One said, "Since summer started I've been having trouble with bats in my loft and attic at church. I've tried everything--noise, spray, cats--nothing seems to scare them away."

Another said, "Me too. I've got hundreds living in my belfry and in the narthex attic. I've even had the place fumigated, and they won't go away."

The third said, "I baptized all mine, and made them members of the church. Haven't seen one back since."




Non-Deep Thoughts
- I planted some birdseed. A bird came up. Now I don't know what to feed it.

- I had amnesia once -- or twice.

- I went to San Francisco.
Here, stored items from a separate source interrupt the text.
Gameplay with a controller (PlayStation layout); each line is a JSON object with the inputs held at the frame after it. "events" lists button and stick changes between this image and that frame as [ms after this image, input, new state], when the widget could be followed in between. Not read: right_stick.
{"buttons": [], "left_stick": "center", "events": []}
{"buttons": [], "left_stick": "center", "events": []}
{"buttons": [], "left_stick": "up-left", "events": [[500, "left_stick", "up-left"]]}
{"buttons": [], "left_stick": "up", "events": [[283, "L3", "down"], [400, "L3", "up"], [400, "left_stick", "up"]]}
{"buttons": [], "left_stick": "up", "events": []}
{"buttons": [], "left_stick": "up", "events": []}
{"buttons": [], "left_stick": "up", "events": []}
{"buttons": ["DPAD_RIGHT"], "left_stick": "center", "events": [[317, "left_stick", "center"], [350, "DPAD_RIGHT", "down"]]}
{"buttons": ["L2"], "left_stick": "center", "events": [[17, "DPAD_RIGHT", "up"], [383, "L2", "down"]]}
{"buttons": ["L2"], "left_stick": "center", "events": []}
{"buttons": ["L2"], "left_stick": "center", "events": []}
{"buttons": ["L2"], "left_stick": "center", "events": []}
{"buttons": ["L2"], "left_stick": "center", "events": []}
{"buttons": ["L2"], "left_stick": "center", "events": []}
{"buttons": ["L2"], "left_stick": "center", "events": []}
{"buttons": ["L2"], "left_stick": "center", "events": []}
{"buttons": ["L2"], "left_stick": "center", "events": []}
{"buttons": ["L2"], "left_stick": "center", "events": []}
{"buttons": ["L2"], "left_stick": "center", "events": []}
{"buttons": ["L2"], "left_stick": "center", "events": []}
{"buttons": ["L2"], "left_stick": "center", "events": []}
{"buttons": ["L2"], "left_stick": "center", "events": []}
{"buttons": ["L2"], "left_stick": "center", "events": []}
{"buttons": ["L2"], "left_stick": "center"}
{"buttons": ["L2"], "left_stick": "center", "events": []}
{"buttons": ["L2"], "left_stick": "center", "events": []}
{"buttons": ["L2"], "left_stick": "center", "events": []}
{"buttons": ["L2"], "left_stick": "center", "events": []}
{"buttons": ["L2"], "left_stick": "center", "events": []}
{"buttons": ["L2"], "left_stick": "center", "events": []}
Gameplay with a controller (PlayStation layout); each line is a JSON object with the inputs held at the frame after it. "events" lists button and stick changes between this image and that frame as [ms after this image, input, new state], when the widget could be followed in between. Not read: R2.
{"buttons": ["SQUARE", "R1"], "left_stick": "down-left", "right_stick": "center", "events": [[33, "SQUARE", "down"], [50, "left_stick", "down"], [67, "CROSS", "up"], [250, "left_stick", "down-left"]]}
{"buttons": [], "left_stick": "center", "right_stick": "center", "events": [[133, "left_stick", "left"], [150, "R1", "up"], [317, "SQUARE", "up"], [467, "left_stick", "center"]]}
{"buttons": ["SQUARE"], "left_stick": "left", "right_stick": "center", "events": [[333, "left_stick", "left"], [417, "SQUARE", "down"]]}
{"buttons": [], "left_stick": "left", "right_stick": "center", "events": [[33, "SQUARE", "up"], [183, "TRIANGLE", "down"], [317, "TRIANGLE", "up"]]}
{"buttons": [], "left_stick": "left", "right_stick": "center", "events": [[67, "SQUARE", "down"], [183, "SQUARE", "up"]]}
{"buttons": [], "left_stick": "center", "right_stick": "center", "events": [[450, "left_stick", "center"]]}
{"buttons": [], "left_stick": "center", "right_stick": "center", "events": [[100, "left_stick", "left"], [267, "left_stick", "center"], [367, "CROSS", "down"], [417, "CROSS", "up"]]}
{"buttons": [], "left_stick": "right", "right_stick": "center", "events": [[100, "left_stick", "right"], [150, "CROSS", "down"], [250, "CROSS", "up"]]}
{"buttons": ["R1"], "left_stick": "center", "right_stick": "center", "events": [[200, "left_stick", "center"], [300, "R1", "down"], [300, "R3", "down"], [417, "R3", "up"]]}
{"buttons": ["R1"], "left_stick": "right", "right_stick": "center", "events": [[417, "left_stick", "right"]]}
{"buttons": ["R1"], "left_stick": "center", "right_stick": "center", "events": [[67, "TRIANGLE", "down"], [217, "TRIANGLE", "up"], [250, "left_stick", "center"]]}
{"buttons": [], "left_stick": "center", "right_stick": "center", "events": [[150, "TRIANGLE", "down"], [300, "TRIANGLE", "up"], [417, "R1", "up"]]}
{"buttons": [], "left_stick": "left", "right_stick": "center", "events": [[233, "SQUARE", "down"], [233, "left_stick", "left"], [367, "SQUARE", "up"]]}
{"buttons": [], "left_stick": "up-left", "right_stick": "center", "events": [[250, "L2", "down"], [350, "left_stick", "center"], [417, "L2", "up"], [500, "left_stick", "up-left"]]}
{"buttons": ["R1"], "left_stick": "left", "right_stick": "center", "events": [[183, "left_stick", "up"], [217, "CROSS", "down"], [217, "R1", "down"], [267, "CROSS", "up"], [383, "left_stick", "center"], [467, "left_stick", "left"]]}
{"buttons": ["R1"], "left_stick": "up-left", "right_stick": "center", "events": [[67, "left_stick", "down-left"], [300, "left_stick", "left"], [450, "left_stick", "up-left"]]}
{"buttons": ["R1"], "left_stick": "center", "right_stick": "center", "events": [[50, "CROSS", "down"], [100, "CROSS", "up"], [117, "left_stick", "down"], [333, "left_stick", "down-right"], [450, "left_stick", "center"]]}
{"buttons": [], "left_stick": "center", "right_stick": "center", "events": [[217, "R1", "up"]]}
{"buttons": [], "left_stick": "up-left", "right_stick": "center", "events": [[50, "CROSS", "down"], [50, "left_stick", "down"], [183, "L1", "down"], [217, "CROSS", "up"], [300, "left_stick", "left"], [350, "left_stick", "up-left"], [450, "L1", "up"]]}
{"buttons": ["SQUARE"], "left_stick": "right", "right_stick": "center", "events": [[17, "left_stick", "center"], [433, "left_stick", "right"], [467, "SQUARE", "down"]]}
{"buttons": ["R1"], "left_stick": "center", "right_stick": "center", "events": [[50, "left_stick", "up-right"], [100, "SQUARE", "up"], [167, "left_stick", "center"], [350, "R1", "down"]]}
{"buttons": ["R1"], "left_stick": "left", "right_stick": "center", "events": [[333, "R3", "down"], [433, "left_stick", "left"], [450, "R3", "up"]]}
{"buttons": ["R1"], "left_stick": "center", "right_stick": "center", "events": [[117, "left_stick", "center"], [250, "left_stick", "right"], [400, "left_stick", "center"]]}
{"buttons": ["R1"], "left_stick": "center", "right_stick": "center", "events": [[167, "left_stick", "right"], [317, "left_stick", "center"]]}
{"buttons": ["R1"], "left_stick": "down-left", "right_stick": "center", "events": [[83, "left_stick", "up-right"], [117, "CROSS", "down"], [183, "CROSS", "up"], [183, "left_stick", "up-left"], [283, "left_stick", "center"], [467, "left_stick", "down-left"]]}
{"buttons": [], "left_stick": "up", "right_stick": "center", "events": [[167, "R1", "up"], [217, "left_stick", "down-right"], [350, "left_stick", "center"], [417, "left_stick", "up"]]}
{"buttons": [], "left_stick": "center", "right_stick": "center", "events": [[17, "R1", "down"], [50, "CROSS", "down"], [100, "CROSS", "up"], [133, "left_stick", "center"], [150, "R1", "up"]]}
I found someone's heart. Now what?

- Protons have mass? I didn't even know they were Catholic.

- All I ask is a chance to prove that money can't make me happy.

- If the world were a logical place, men would ride horses sidesaddle.

- What is a "free" gift? Aren't all gifts free?

- They told me I was gullible ... and I believed them.

- Teach a child to be polite and courteous in the home and, when he grows up, he'll never be able to merge his car onto a freeway.

- Two can live as cheaply as one, for half as long.

- Is there another word for synonym?




Blonde on the Sun
A Russian, an American, and a Blonde were talking one day.

The Russian said, "We were the first in space!"

The American said, "We were the first on the moon!"

The Blonde said, "So what? We're going to be the first on the sun!"

The Russian and the American looked at each other and shook their heads. "You can't land on the sun. You'll burn up!" said the Russian.

To which the Blonde replied, "We're not stupid, you know. We're going at night!"




Lost and Found
As the bus pulled away, I realized I had left my purse under the seat. Later I called the company and was relieved that the driver had found my bag.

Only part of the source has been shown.